America, like a dozen or so other countries with historical ties to England, has a common law system. When America became a country, they didn’t sit down and write all new laws. Which makes sense; while there was plenty they wanted to overturn, the major focus was changing how government worked, not necessarily all the specific laws they lived under (indeed, that’d be a quick way to descend into chaos). Instead, they adopted the English “common law.” The common law was a body of legal opinions from various courts interpreting and applying statutes.

By adopting the common law, those early Americans were essentially relying on the English method of allowing judges to determine how laws should be interpreted and applied by providing the rationale and reasoning for each decision.
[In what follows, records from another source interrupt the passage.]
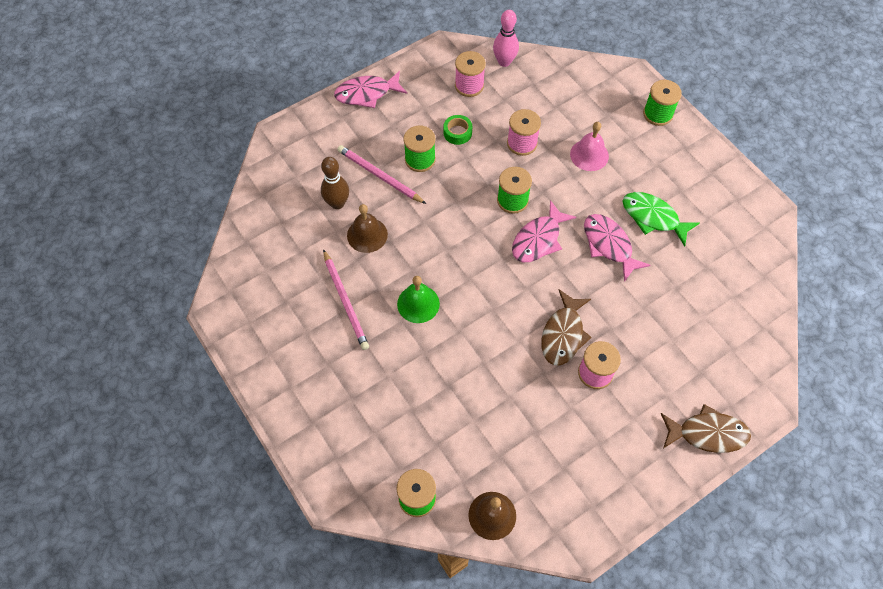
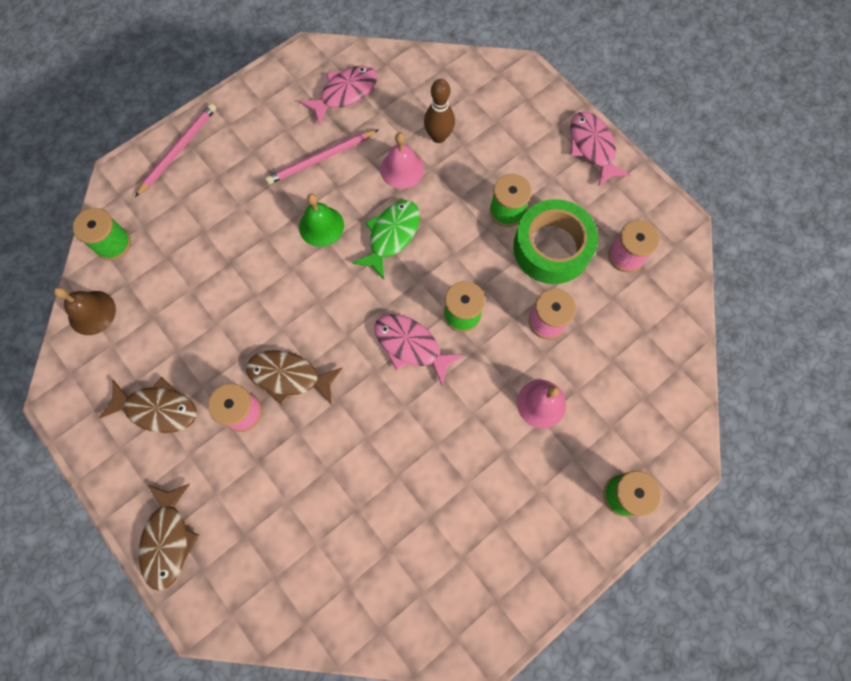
camera: 85 degrees right, 10 degrees up
(367, 235) = (402, 169): brown bell -> pink bell
(380, 176) = (479, 173): pink pencil -> pink pencil (178, 150)
(457, 133) = (551, 248): green tape -> green tape, size x2.25
(504, 62) = (673, 295): pink bowling pin -> none
(591, 447) = (157, 409): none -> brown fish
(609, 245) = (409, 428): pink fish -> pink fish (345, 93)
(653, 218) = (455, 484): green fish -> green fish (391, 236)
In order to know what the law is in any given jurisdiction, it isn’t enough to read the laws as passed by legislatures, but to read “case law” that explicates those laws.
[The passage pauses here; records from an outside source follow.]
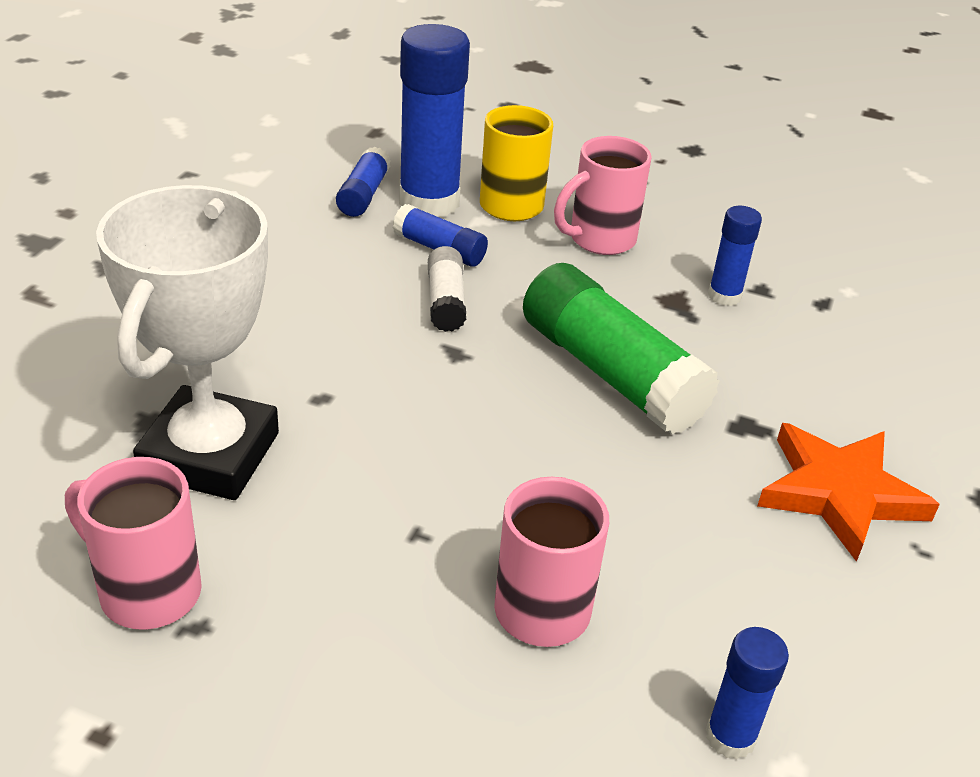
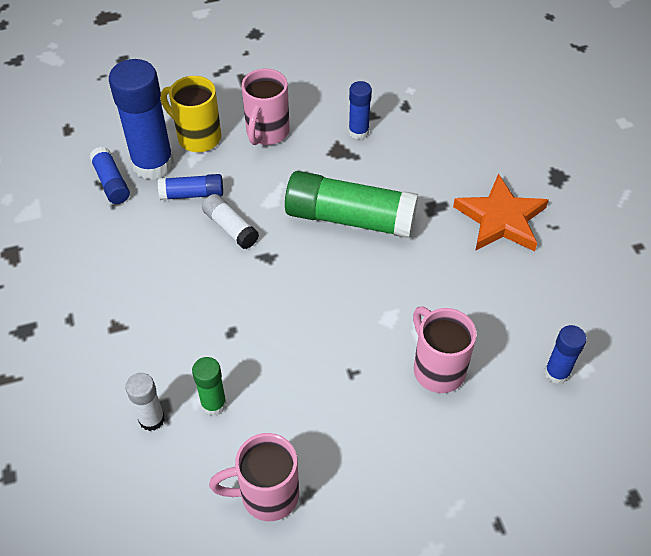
camera: 35 degrees left, 15 degrees up
(125, 424) = (151, 419): none -> white glue stick
(210, 454) = (213, 404): white trophy -> green glue stick

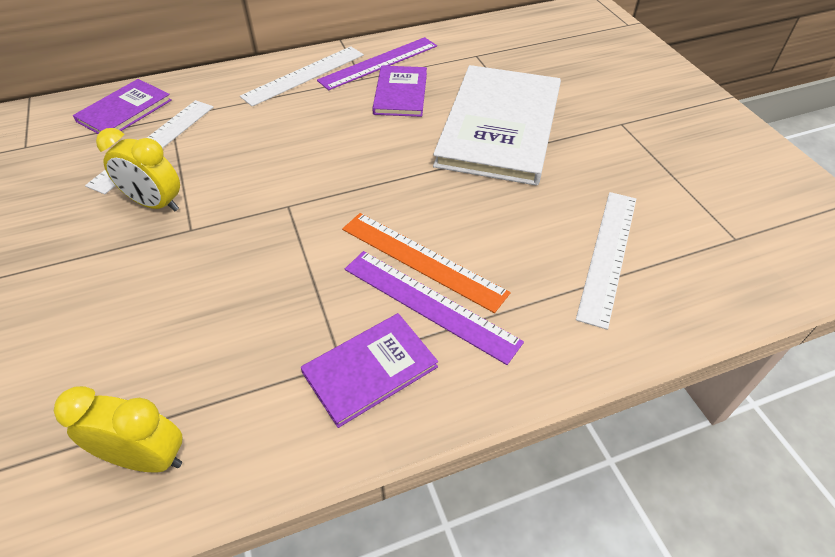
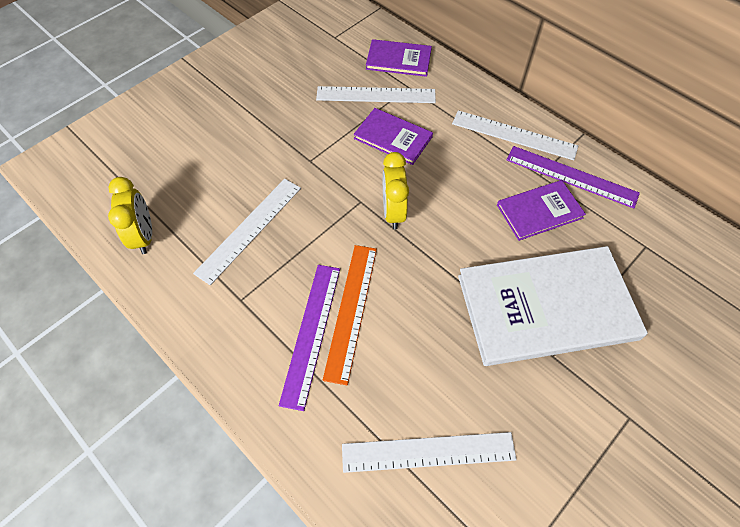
camera: 65 degrees right, 10 degrees up
(156, 204) = (322, 130): yellow clock -> yellow clock (393, 212)
(241, 321) = (249, 229): none -> white ruler
(370, 370) = (241, 319): purple book -> purple book (393, 138)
This is good for legislatures, because it saves them an enormous amount of time and, more importantly, makes sure that the law can cope with unforeseen situations. The law is immensely flexible because the ginormous body of case law allows them to build on a huge body of reasoning to construe how, when, and why the law should be applied–or shouldn’t.

This is different from the way law works elsewhere. Most of the nations of the world are republics in the French Revolution model, with a single, central government authority and comprehensive civil codes (influenced by the Code Napoleon). In these nations, judges are permitted only to apply, never interpret (or invalidate) the law.

Those Founding Fathers “strict constructionists” point to were lawyers practiced in exactly this kind of law. John Adams’ famous defense of Captain William Preston (Rex v. Preston) and the other alleged perpetrators of the Boston Massacre was predicated on common law–previous judges’ decisions as to what constituted reasonable self-defense and the legitimate classes of provocation. In fact, the case created some law of its own: the “dying declaration” exception to the principle of exclusion of hearsay evidence.

There has never been a point in American history where judges didn’t create law in this sense. Obviously critics of so-called “judicial activism” respond by saying that the trend is worrisome now because judges are usurping the legislature in actually creating new laws. But even if that were true, it wouldn’t really be anything new. The courts’ ability to invalidate laws gives them a wildly powerful post-facto veto power. The ability of judges to interpret the law both logically built to that (the power was created not by the Constitution but a judicial decision, one of the five case everybody learns about in high school, Marbury v. Madison) and descends from it (surely if the judiciary can invalidate laws it can infer how laws can be interpreted).

Maybe this isn’t the best system or even a good system; maybe the civil law systems work better. That’s not the point; the point is that it’s more or less always the system we’ve had, and it can’t work any other way–it would have to be gutted and rebuilt, the way the Continental European nations were gutted and rebuilt over the course of the 18th, 19th, and early 20th centuries.